> _What is needed_
The answer is the set of lines that include "abstract", copied from the data below.

> _Records drawn from a dataset_
————
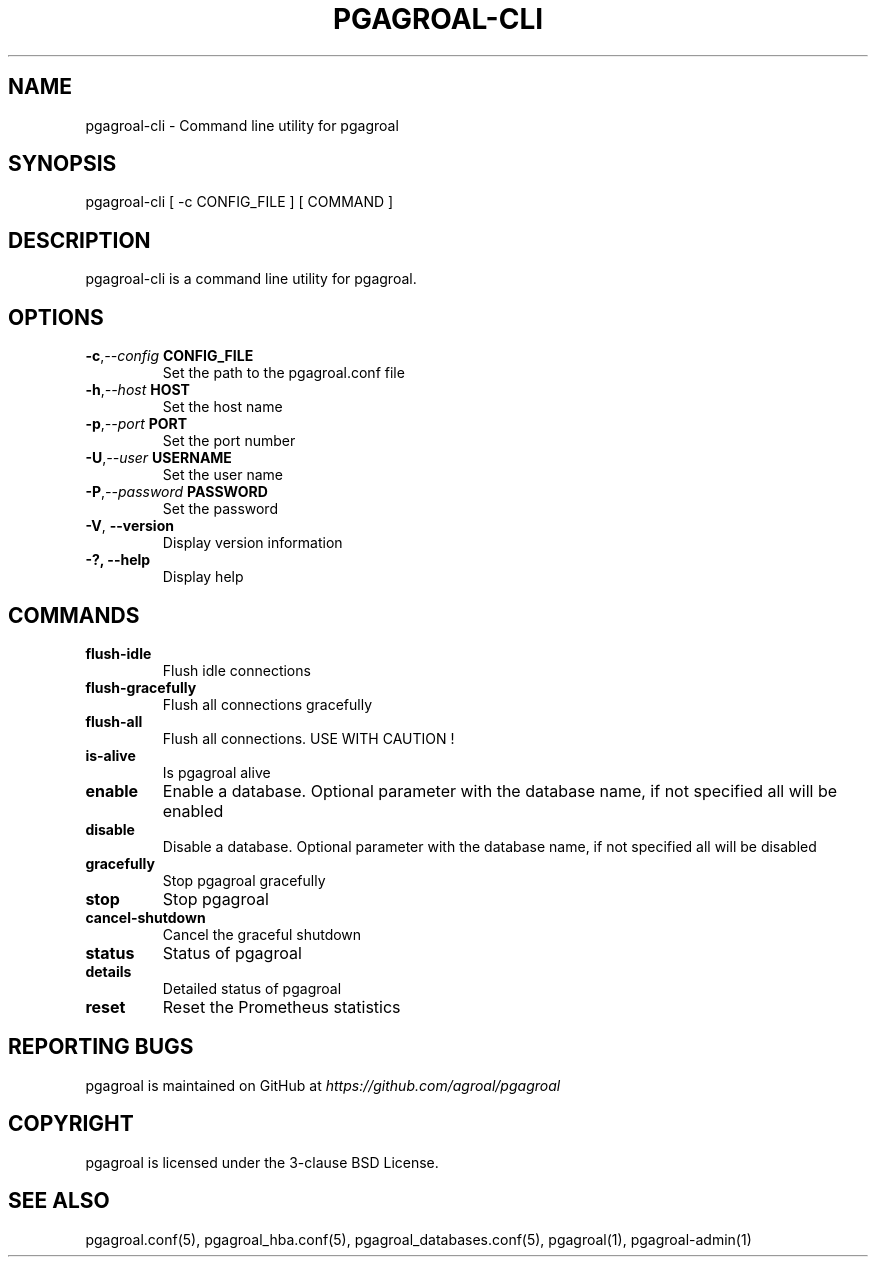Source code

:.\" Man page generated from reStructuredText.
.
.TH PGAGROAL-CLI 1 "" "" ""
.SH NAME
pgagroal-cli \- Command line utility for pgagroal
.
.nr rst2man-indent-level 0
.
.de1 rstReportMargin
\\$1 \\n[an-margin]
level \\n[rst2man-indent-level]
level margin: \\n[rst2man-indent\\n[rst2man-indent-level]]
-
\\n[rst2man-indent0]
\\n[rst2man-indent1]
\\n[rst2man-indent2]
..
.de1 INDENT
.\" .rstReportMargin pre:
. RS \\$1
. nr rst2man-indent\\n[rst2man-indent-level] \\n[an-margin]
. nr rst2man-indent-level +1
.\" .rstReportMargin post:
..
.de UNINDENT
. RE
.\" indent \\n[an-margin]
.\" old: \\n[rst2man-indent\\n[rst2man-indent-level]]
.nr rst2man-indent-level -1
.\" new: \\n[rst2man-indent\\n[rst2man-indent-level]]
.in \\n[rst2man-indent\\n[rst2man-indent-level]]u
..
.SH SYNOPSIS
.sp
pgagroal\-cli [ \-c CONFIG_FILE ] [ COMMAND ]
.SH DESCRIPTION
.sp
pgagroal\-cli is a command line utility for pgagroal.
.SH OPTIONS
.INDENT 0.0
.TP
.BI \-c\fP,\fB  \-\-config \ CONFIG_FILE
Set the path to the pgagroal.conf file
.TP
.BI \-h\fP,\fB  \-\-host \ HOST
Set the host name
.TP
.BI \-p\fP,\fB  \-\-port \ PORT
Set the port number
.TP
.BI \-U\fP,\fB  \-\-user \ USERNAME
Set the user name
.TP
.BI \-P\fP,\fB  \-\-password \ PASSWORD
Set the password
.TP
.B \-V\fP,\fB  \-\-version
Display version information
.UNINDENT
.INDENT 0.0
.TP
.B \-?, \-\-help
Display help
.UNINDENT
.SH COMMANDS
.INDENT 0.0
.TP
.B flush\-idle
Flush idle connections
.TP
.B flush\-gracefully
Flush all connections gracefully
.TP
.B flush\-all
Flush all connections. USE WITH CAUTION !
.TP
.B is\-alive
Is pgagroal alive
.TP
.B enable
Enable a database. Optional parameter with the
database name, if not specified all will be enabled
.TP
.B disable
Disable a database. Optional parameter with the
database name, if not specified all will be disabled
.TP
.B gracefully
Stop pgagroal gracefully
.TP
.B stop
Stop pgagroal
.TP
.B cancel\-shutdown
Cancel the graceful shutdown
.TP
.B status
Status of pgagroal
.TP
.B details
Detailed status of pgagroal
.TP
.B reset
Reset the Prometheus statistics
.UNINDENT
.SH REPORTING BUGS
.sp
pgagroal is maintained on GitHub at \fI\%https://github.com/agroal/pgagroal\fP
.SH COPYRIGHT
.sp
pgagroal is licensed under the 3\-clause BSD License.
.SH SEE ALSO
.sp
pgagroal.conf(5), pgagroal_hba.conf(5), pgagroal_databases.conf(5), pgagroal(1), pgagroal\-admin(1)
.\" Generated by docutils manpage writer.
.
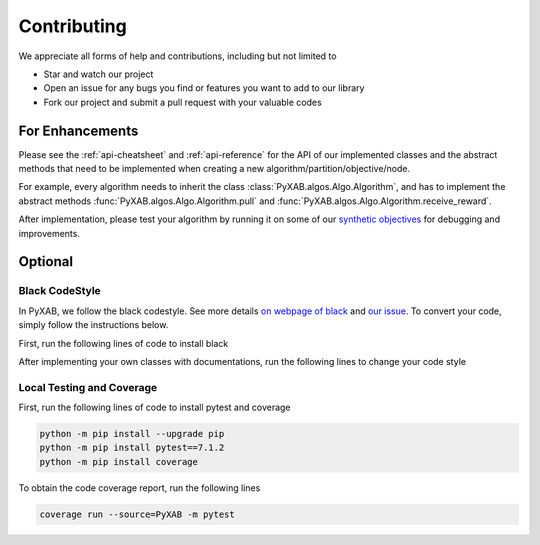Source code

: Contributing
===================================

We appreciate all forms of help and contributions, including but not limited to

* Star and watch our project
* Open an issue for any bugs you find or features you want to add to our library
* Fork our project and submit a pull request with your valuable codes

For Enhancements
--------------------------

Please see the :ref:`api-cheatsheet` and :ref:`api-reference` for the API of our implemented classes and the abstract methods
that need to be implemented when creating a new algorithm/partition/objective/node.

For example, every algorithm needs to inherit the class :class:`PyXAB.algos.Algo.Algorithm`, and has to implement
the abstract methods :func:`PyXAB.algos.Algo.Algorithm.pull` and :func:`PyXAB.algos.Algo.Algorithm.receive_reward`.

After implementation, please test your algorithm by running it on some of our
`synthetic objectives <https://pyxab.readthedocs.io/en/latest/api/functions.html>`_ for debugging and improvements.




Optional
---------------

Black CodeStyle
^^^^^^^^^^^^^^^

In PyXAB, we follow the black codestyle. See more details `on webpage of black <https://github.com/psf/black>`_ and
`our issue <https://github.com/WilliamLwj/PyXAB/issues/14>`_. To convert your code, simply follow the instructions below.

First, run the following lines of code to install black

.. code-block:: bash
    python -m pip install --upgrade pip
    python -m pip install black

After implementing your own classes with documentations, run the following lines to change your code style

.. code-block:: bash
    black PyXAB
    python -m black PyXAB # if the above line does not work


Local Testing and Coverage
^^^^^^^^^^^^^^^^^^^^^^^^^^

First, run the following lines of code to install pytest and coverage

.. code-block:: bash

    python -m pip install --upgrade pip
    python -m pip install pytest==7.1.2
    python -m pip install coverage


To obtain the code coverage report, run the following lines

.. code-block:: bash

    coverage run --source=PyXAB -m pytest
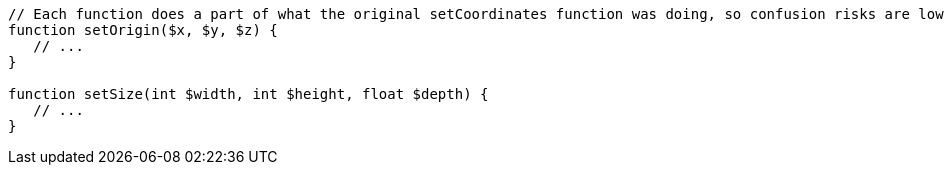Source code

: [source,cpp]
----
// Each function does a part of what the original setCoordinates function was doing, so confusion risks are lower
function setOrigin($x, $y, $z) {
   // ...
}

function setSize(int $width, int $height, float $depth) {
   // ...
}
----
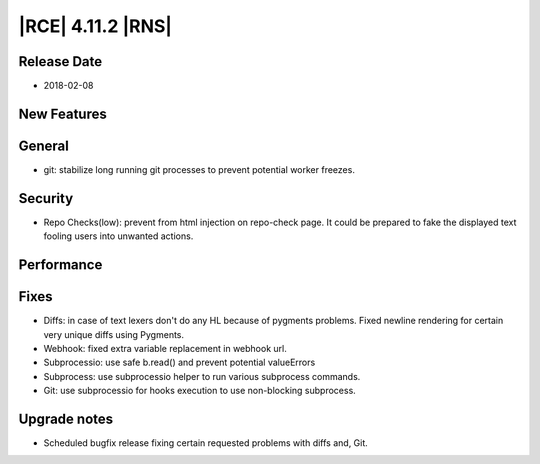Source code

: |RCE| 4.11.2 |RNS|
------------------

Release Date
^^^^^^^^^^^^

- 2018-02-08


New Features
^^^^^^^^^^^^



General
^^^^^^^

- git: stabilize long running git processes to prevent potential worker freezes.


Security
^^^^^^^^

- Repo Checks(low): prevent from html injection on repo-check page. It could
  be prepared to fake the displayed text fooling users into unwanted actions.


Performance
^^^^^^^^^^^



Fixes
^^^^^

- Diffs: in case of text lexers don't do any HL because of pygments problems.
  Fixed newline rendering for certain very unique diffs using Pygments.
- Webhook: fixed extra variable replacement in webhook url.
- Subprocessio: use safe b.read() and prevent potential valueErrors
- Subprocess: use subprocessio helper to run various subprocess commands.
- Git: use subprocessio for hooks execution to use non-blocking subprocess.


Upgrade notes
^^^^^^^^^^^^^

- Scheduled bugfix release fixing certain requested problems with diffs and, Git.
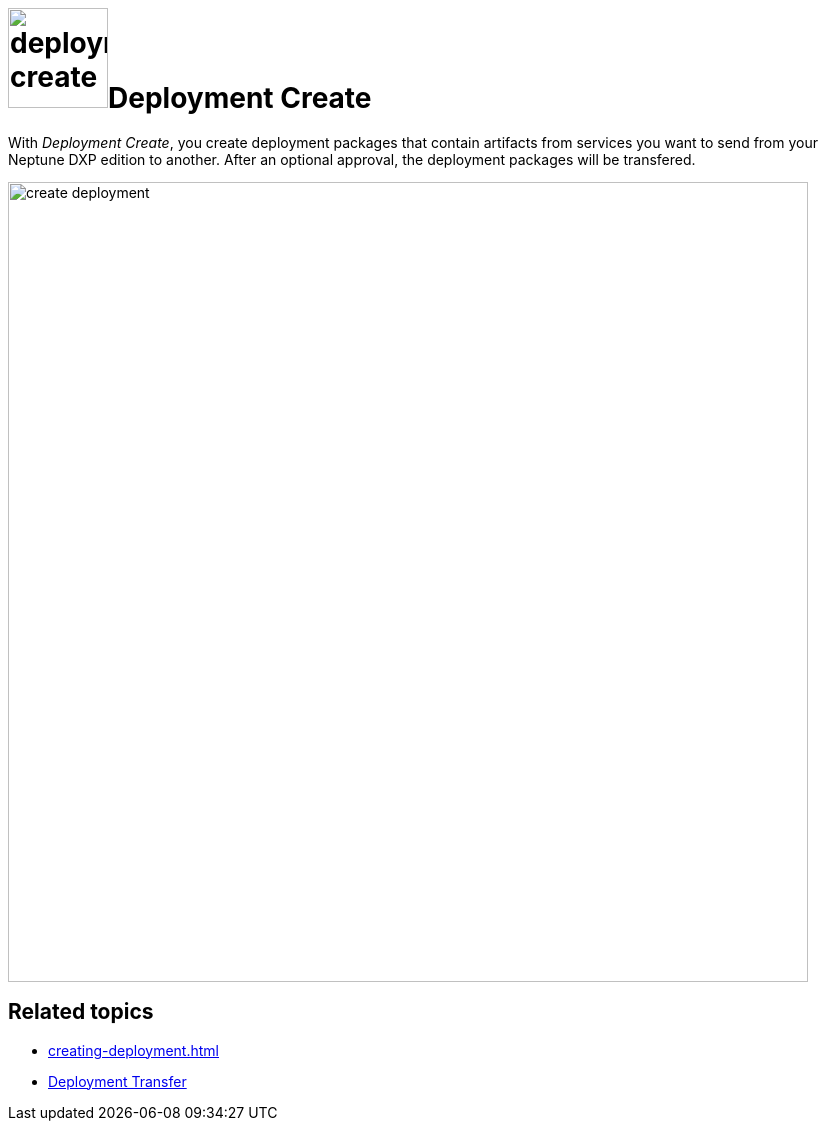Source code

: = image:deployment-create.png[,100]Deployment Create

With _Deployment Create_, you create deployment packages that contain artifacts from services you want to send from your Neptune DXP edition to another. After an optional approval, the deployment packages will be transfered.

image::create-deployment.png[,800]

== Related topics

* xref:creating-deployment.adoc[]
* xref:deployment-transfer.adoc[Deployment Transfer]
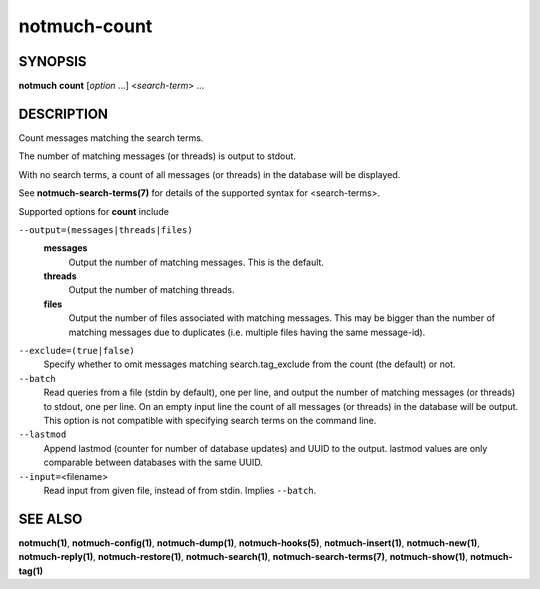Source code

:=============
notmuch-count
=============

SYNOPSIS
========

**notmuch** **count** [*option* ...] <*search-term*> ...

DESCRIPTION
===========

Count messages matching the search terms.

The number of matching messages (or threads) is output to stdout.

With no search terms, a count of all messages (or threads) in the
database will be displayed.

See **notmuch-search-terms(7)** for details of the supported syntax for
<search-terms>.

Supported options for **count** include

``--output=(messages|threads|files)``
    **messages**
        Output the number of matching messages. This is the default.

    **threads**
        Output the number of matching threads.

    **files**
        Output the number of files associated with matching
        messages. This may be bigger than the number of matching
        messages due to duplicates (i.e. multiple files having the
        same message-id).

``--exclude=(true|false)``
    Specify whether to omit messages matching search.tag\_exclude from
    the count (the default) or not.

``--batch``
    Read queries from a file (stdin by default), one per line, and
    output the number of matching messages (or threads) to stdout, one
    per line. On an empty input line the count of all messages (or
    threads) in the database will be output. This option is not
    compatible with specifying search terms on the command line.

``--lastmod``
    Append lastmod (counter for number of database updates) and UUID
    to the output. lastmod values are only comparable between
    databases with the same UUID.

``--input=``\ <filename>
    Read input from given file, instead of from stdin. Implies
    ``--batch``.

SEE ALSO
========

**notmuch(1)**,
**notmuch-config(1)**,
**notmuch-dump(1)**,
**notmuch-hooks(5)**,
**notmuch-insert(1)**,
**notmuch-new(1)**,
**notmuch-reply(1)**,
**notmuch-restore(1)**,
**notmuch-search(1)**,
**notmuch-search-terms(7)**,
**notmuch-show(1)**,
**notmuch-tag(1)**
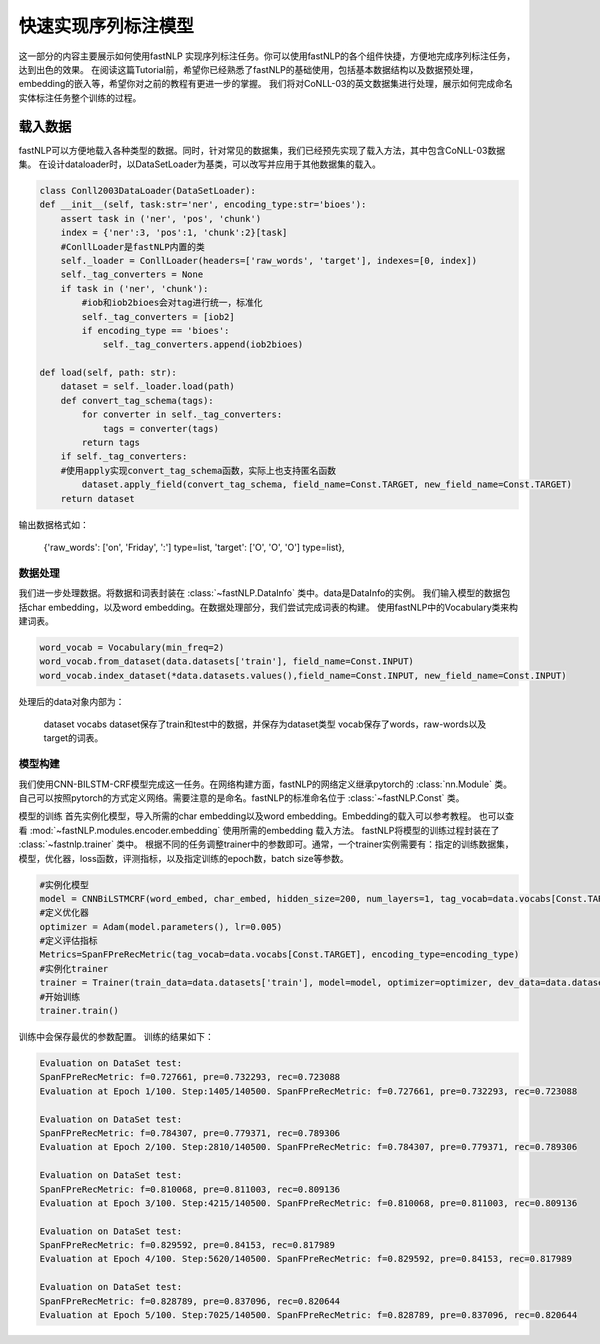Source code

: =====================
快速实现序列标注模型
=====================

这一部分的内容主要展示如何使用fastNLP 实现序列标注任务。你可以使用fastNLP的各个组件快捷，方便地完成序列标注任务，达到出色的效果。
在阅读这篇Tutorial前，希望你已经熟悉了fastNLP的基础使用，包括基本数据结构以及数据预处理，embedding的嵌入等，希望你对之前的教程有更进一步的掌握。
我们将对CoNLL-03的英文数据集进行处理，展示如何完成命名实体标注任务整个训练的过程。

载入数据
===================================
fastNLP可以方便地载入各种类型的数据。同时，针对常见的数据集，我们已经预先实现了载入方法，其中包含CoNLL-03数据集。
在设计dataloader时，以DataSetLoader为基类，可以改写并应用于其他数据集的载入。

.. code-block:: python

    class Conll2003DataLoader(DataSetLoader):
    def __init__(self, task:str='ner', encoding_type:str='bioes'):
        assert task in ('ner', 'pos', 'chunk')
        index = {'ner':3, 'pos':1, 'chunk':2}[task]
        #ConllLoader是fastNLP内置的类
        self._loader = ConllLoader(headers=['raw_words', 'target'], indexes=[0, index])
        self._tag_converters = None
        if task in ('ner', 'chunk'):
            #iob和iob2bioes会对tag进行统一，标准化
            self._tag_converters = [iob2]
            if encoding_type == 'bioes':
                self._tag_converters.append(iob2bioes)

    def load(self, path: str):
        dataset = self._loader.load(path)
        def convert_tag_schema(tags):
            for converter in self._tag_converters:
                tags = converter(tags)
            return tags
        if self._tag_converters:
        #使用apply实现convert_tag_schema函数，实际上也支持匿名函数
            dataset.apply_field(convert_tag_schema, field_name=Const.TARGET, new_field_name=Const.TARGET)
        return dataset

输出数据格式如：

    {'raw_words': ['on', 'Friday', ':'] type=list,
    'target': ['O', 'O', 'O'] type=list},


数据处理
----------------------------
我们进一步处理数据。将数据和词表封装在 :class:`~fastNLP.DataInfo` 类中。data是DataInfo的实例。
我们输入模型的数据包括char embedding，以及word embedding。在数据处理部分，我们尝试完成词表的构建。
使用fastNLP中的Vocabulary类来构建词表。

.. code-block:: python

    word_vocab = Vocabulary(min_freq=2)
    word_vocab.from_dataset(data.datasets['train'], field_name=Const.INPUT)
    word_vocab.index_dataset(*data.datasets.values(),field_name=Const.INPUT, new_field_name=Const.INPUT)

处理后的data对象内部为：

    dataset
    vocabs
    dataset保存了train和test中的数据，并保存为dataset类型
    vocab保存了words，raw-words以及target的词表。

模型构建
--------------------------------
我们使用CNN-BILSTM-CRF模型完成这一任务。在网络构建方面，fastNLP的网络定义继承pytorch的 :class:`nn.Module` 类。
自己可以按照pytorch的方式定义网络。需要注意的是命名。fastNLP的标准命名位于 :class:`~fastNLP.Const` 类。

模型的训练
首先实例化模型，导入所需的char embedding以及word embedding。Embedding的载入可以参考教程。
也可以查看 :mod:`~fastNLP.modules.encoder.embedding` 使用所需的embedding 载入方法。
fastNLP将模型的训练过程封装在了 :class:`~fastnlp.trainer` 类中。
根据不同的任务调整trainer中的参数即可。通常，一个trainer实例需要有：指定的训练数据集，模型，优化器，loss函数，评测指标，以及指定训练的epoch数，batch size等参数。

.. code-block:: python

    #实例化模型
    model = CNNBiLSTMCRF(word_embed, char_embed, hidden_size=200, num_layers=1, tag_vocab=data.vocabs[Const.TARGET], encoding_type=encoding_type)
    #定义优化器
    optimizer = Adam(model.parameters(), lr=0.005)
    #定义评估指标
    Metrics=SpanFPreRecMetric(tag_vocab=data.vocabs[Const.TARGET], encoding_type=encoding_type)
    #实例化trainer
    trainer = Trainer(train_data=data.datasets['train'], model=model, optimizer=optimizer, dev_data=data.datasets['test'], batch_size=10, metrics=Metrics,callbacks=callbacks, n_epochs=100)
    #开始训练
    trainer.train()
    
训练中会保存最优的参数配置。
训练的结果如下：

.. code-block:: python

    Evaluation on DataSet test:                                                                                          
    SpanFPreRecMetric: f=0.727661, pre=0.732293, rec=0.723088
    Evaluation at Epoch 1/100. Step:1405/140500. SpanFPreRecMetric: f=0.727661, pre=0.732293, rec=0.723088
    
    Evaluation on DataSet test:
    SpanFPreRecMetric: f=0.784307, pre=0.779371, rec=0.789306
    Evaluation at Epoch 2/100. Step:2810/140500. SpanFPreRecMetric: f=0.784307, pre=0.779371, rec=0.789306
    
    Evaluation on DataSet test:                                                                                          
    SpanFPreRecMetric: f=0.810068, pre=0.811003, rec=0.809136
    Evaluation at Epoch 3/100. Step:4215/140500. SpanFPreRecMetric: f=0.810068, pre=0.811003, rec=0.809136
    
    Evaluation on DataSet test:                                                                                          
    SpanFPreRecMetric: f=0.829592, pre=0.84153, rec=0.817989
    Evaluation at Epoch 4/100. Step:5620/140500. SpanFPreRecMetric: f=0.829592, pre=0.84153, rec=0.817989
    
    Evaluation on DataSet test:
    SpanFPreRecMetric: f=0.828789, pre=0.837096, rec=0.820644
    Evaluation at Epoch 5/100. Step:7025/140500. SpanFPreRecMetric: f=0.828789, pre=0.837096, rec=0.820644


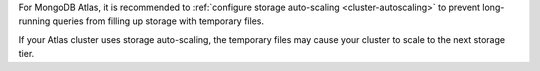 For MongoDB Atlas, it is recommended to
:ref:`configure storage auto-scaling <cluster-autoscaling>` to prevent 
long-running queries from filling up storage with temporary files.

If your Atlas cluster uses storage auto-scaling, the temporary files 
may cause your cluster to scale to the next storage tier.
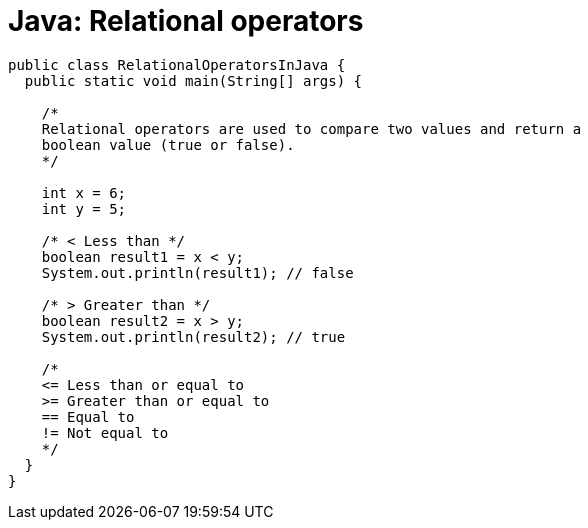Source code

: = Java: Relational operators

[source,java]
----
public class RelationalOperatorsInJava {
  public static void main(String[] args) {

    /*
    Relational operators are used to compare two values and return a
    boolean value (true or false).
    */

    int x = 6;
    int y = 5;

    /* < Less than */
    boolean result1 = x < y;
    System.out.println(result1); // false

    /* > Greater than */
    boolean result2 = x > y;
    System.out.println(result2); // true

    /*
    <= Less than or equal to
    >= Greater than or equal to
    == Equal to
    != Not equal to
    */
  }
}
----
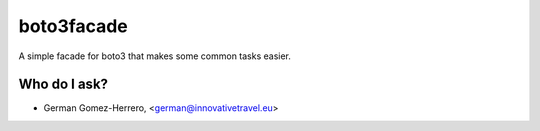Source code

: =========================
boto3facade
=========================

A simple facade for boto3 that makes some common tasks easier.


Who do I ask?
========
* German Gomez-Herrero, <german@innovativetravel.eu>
————
> _Response to this task_
Please see the :ref:`api-cheatsheet` and :ref:`api-reference` for the API of our implemented classes and the abstract methods
the abstract methods :func:`PyXAB.algos.Algo.Algorithm.pull` and :func:`PyXAB.algos.Algo.Algorithm.receive_reward`.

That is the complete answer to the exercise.